1. (1). Et dans l’air, il y avait le parfum de fleurs froissées et du métal encore chaud, (alors je t’ai vue) à la lumière ocre susurrée par le crépuscule des derniers jours d’un hiver, au-dessus des gravats et dans la poussière soulevée par nos pas, par delà les champs d’honneur de nos barricades, quand sur nos visages il n’y avait plus que la fatigue de la fureur, la lassitude, le sommeil coulant le long de nos paupières (alors je t’ai vue) aux confins du silence de nos discussions, et nos poings qui ne se desserraient plus, et nos bras droits comme des branches de béton, alors nous marchâmes lentement jusqu’à ne plus avancer (alors je te vis sourire et le monde que tu portais en toi s’écroula ce jour-là, petite idiote mille fois haïe, mille fois raillée et oubliée aussitôt les mots lancés), alors je te vis sourire, là droite et sans mouvement (et le ciel était noir et bleu, rouge et violet), petite idiote comme je t’avais toujours connue, petite conne sans amour, découvrant là par le miracle du silence tout ce que tu avais toujours tu, et puis la tristesse, alors.

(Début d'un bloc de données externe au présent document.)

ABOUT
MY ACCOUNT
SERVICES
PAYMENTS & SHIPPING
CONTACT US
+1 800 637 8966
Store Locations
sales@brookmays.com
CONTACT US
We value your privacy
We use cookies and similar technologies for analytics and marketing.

2. "Une histoire racontée par un idiot, pleine de bruit & de fureur, qui ne veut rien dire" (Macbeth). Le crétin n'est pas un idiot, et s'il est capable de fureur et de rage, il n'agit pas par volonté de puissance, mais par volonté de pouvoir. L'idiot est excessif, le crétin est mesuré; c'est en cela qu'il est couard et qu'il éprouve rarement de la culpabilité. Parfois le crétin devient un idiot; mais il est toujours rattrapé par sa crétinerie, par ce, du moins c'est ainsi qu'il l'estime, qui fait de lui un être supérieur, du moins un être à part. Un crétin peut être un connard, mais un connard n'est pas forcément un crétin.

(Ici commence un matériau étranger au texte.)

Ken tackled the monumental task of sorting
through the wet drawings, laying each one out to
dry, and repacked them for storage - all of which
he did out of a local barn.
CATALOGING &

3. C'est l'histoire d'un crétin, pleine de bruit & de fureur, qui voudrait dire quelque chose. Un crétin devient un idiot, le temps d'une journée. Durant la matinée, il rencontre d'autres crétins; ils mourront comme ils sont, crétinement, sous la volonté de pouvoir d'un crétin. Devenu idiot -- sombrement humain, réalisant la fureur et sous l'emprise du bruit qu'il a répandu autour de lui et dans sa vie --, il divague, seul sur un bout de terre, coupé du monde, entre volonté de puissance et impuissance face à ce monde qu'il a bousculé. Il aurait pu s'en tenir là, si le crétin qui sommeillait en lui ne s'était réveillé, avait repris du poil de la bête. L'histoire idiote d'un crétin.